(Quoted passage begins)

# Pacers official says Vandeweghe called on possible trade



## 77AJ (Feb 16, 2005)

Well Melo is for the Artest trade, and George Karl thinks he can coach Artest.

Thoughts/feelings?



> EAST RUTHERFORD, N.J. - The Denver Nuggets are in the hunt for Ron Artest, called by Carmelo Anthony "the type of piece we need."





> "They called to see what we want (for Artest)," Walsh said of the Nuggets.
> 
> Walsh said it was a preliminary call, and wouldn't speculate on the chances of Artest going to Denver. Walsh plans to keep in touch with the Nuggets as he will with all 20 or so teams that have called.
> 
> Asked which Denver players the Pacers might seek, Walsh said, "I will be telling Kiki that" rather than going through the media.





> Artest has had many troubles in his seven-year career, most notably having been suspended for 73 games last season for going into the stands during a November 2004 game at Detroit, which ignited a brawl. Nuggets coach George Karl was asked whether he could coach Artest.
> 
> "I think in my years of 1,500 games of coaching, I've coached every person," Karl said.





> "He's the type of piece we need," Anthony said of the 2003-04 Defensive Player of the Year. "Everything he does. Intensity. Defense. Offense."


http://www.rockymountainnews.com/drmn/nba/article/0,2777,DRMN_23922_4322758,00.html


----------



## nbanoitall (May 21, 2004)

lets do a BSPN... Melo" Kenyon's nice, but I'd rather have Artest"


----------



## 77AJ (Feb 16, 2005)

nbanoitall I'm not sure the Nuggets need Artest. He seems to have to many off court issues. Whats your thoughts ?


----------



## 77AJ (Feb 16, 2005)

Let me clairify my post. The Nuggets do need Artest. Another all-star to play next to Melo. However Artest has a well documented problems outside the court and on the court. My main beef is the guy quite on his team. A team that stood by him through thick and thin. If he would do that to the Pacers what makes you think he wouldnt do that here ?


----------



## 77AJ (Feb 16, 2005)

I believe the Nuggets must be willing to trade K-Mart/Andre Miller or Earl Watson to even have a remote chance of getting this deal done.

I wonder if Pacers fans would go for that.


----------



## 77AJ (Feb 16, 2005)

Thinking about the Artest trade more.

I wouldnt mind trading Earl Watson/Najera/and Hodge for Artest. However I know the Pacers wouldnt do that. They can just sit on Artest all season long if no trades look resonable to them.


----------



## nbanoitall (May 21, 2004)

AJ, you were right before, its going to cost Kenyon Martin or Andre Miller.

If we send someone like Najera or even Martin, id like to get David Harrison back. I am ok with trading Kenyon. Its not ideal, but we do have Nene's bird rights this summer. And I believe the PF can be filled until we get him back.

There are some other guys available we could trade for if we traded Kenyon Martin. Obviously I point to Kendrick Perkins, but there are others as well.

(Quoted passage ends)

** What to work on **
**A.** From the Artest trade thread, reproduce word for word the part that opens with the words containing "I believe the Nuggets" and closes with "resonable to them.".
**B.** Answer these questions about the Artest trade thread:
(i) For how many games was Artest suspended last season?
(ii) About how many teams had called the Pacers, according to Walsh?
(iii) Whose bird rights does nbanoitall say the Nuggets have this summer?

(Recorded information begins)

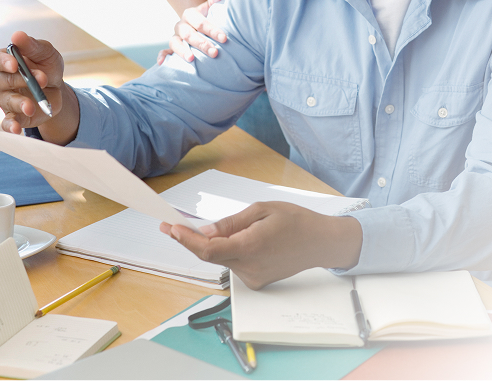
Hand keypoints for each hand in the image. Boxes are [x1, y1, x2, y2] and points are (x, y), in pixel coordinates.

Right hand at [0, 31, 77, 141]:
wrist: (57, 87)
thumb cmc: (47, 65)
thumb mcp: (46, 53)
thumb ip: (32, 46)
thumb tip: (17, 35)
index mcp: (6, 62)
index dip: (3, 62)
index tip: (14, 64)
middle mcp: (1, 81)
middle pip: (1, 81)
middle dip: (21, 80)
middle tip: (41, 79)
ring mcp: (7, 98)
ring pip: (7, 100)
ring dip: (20, 103)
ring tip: (31, 106)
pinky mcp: (15, 115)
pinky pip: (9, 121)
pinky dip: (11, 125)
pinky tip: (16, 128)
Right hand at [157, 0, 226, 63]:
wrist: (198, 22)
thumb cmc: (209, 16)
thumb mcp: (212, 6)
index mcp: (190, 14)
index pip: (200, 22)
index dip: (212, 30)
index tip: (224, 38)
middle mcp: (181, 25)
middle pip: (189, 34)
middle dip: (202, 44)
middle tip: (215, 53)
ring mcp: (176, 37)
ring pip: (175, 43)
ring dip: (182, 51)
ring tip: (191, 59)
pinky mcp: (172, 47)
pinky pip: (164, 51)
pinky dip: (162, 56)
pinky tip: (161, 63)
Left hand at [160, 201, 362, 288]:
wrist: (319, 242)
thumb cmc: (294, 220)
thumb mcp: (262, 210)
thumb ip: (231, 223)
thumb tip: (206, 231)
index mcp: (250, 247)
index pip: (209, 249)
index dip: (187, 240)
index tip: (172, 228)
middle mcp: (249, 268)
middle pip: (212, 256)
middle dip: (192, 240)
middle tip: (173, 226)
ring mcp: (253, 278)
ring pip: (222, 259)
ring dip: (214, 245)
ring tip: (224, 228)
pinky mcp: (256, 282)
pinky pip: (234, 264)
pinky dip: (229, 251)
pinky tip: (240, 239)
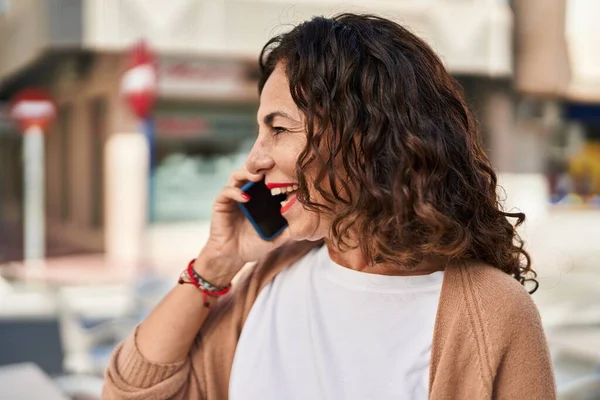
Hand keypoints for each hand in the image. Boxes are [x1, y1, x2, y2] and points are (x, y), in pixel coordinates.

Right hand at [195, 167, 290, 284]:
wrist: (233, 257)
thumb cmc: (254, 245)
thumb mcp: (277, 236)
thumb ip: (290, 228)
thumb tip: (309, 223)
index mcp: (260, 197)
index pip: (267, 177)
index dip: (274, 170)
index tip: (287, 168)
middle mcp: (246, 192)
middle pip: (252, 170)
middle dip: (261, 164)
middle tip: (272, 162)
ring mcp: (233, 197)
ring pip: (237, 175)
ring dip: (248, 173)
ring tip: (259, 176)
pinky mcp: (221, 204)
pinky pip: (226, 192)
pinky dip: (235, 192)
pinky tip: (245, 197)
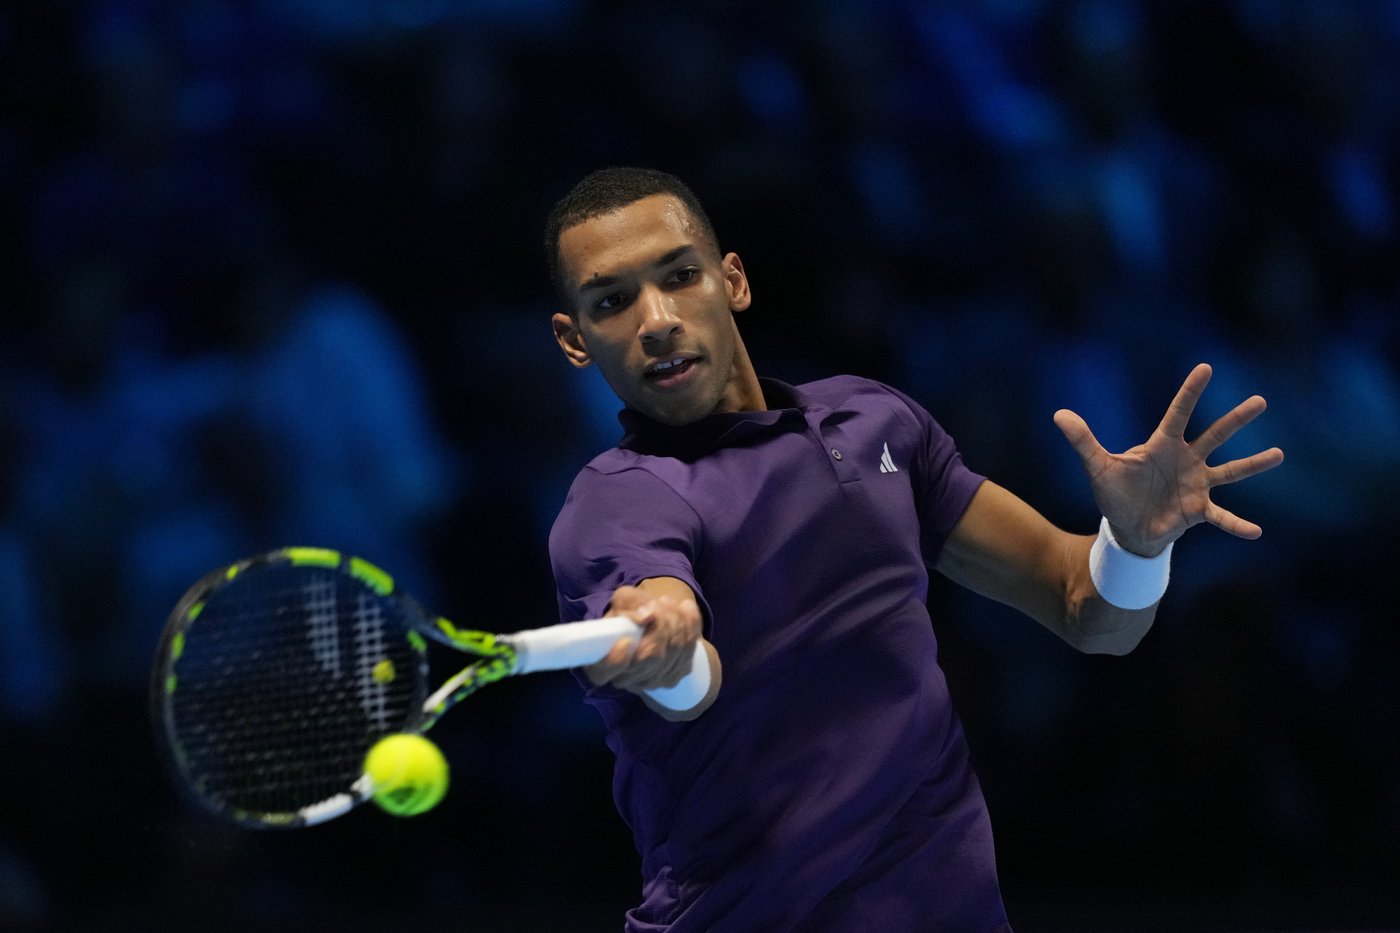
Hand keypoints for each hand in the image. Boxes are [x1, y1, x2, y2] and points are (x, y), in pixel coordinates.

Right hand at [585, 584, 702, 692]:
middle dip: (660, 623)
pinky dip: (691, 625)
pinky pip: (690, 649)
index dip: (616, 660)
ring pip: (674, 650)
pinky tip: (686, 610)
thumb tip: (647, 616)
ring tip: (668, 602)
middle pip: (649, 656)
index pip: (603, 672)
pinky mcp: (673, 677)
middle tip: (659, 601)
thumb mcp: (624, 600)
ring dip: (676, 619)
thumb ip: (629, 603)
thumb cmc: (630, 611)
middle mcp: (623, 678)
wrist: (653, 621)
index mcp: (600, 663)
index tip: (625, 641)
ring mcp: (650, 682)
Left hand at [1053, 363, 1284, 555]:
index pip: (1178, 413)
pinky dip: (1237, 524)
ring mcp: (1197, 484)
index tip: (1206, 367)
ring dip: (1253, 464)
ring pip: (1230, 471)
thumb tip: (1058, 414)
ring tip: (1278, 454)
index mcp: (1163, 445)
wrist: (1126, 528)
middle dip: (1236, 419)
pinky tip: (1256, 532)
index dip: (1190, 392)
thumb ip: (1083, 441)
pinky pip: (1222, 517)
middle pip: (1215, 435)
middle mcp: (1187, 460)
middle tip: (1260, 400)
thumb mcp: (1098, 467)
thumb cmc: (1115, 494)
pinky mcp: (1199, 510)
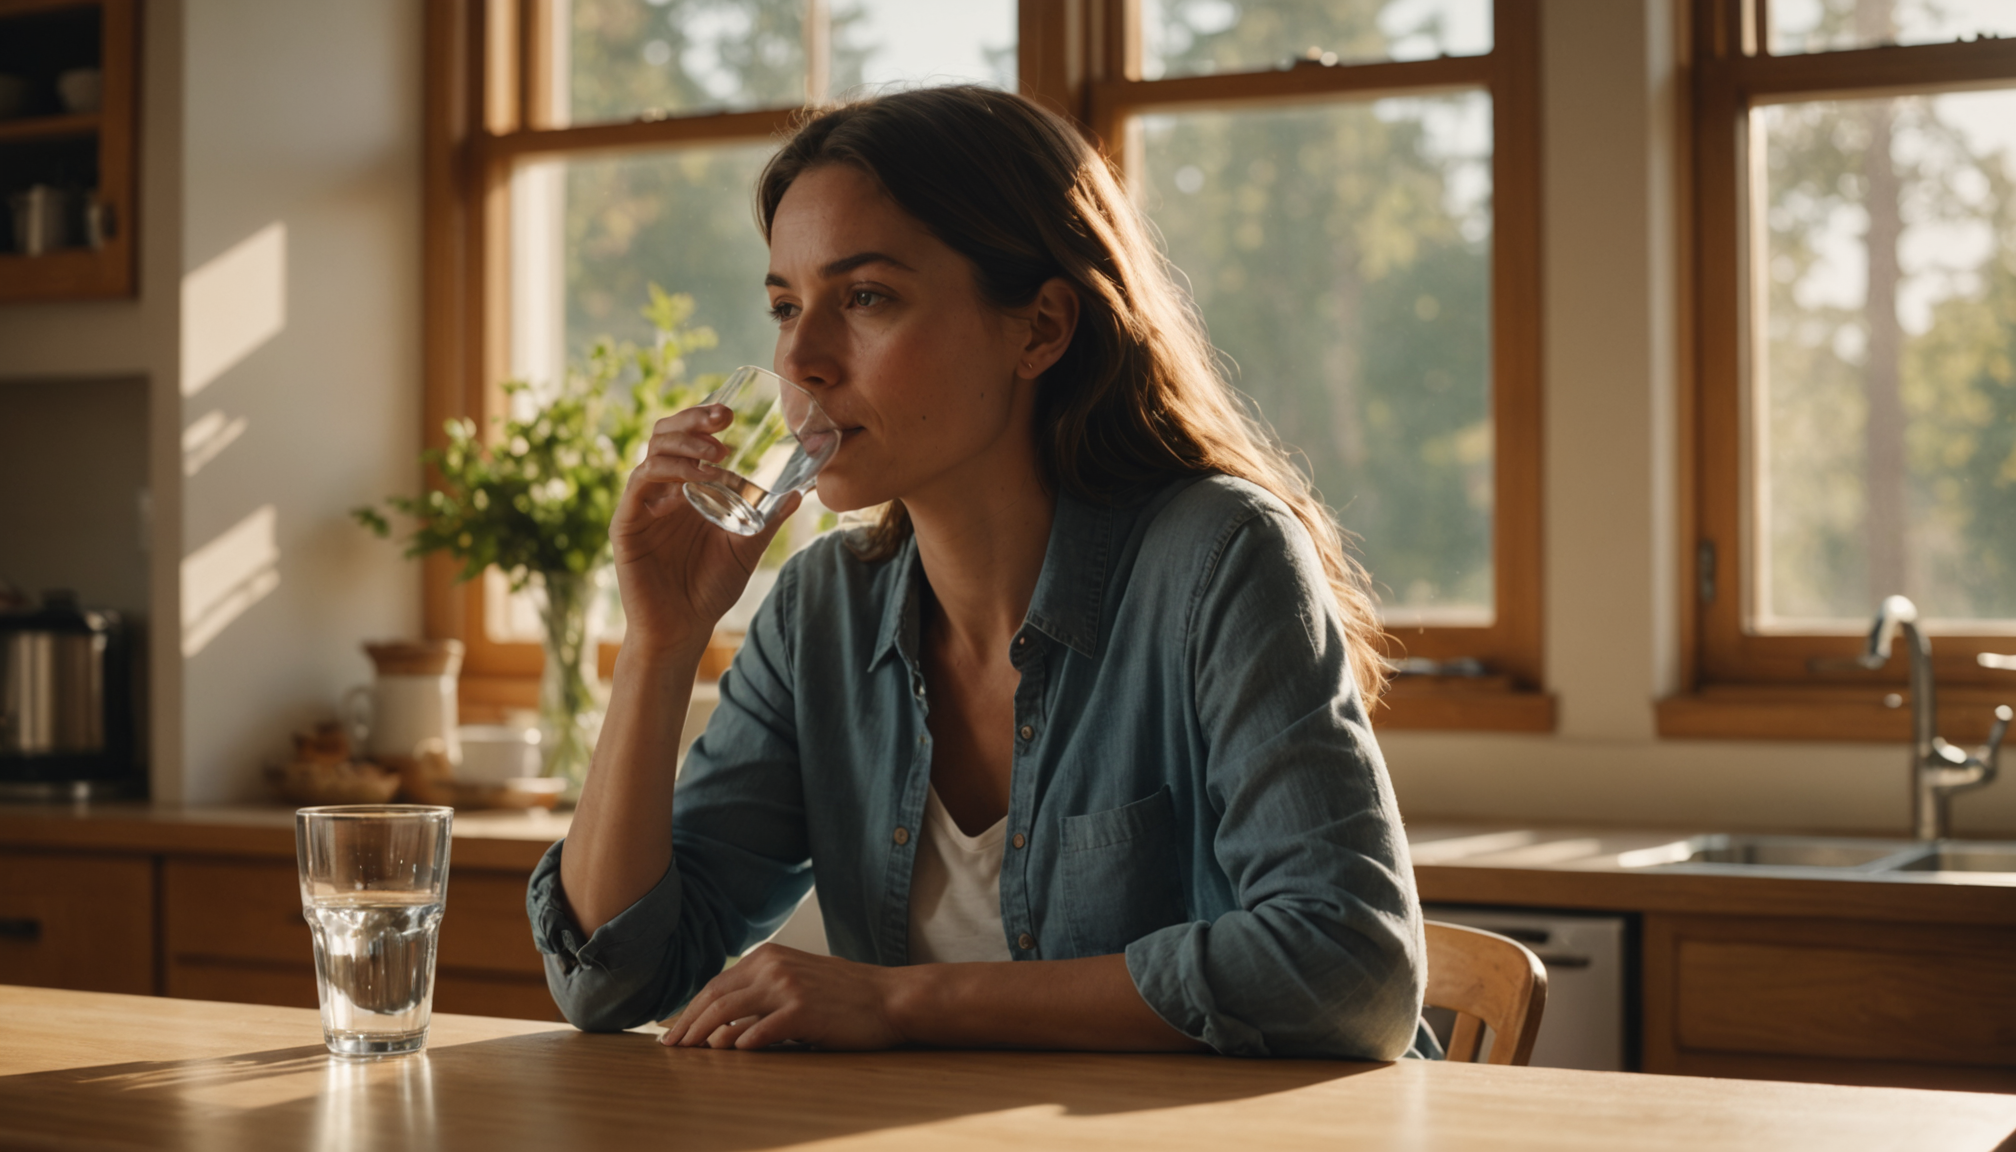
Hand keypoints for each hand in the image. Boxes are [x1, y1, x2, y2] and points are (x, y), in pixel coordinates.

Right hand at [613, 405, 798, 653]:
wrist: (681, 630)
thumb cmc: (709, 590)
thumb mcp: (746, 549)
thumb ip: (768, 520)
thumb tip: (801, 493)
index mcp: (686, 489)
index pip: (688, 439)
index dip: (703, 420)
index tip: (732, 413)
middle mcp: (662, 490)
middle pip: (666, 434)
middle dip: (693, 419)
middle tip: (724, 417)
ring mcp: (642, 504)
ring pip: (653, 451)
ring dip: (685, 443)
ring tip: (717, 452)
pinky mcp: (627, 522)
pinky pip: (640, 482)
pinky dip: (668, 472)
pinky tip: (693, 479)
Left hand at [659, 944, 908, 1051]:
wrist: (890, 997)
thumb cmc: (846, 995)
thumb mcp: (798, 982)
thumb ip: (762, 995)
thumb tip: (721, 1026)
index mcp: (769, 956)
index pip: (716, 984)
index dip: (690, 1010)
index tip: (673, 1031)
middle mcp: (774, 967)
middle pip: (714, 997)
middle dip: (687, 1024)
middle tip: (670, 1047)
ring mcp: (788, 987)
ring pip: (728, 1013)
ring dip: (703, 1036)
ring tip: (689, 1054)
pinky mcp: (803, 1011)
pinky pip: (762, 1030)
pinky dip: (741, 1044)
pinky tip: (730, 1055)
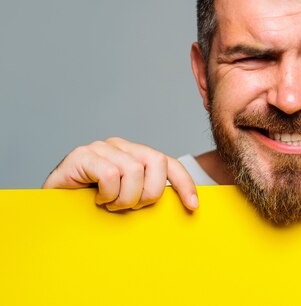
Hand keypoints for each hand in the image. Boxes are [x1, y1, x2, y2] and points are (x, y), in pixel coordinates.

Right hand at [43, 137, 197, 210]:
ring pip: (133, 171)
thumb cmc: (92, 207)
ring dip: (124, 198)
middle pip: (156, 162)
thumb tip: (186, 207)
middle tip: (131, 207)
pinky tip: (97, 200)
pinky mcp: (81, 156)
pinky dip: (108, 194)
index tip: (193, 206)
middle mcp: (120, 146)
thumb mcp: (127, 200)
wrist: (51, 211)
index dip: (184, 183)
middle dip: (150, 193)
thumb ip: (147, 195)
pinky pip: (110, 174)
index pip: (168, 163)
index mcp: (135, 154)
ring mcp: (100, 148)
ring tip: (110, 205)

(Recorded information ends)

** Answers **
**A.**
I believe the Nuggets must be willing to trade K-Mart/Andre Miller or Earl Watson to even have a remote chance of getting this deal done.

I wonder if Pacers fans would go for that.


----------



## 77AJ (Feb 16, 2005)

Thinking about the Artest trade more.

I wouldnt mind trading Earl Watson/Najera/and Hodge for Artest. However I know the Pacers wouldnt do that. They can just sit on Artest all season long if no trades look resonable to them.

**B.**
(i) 73 games
(ii) 20 or so
(iii) Nene's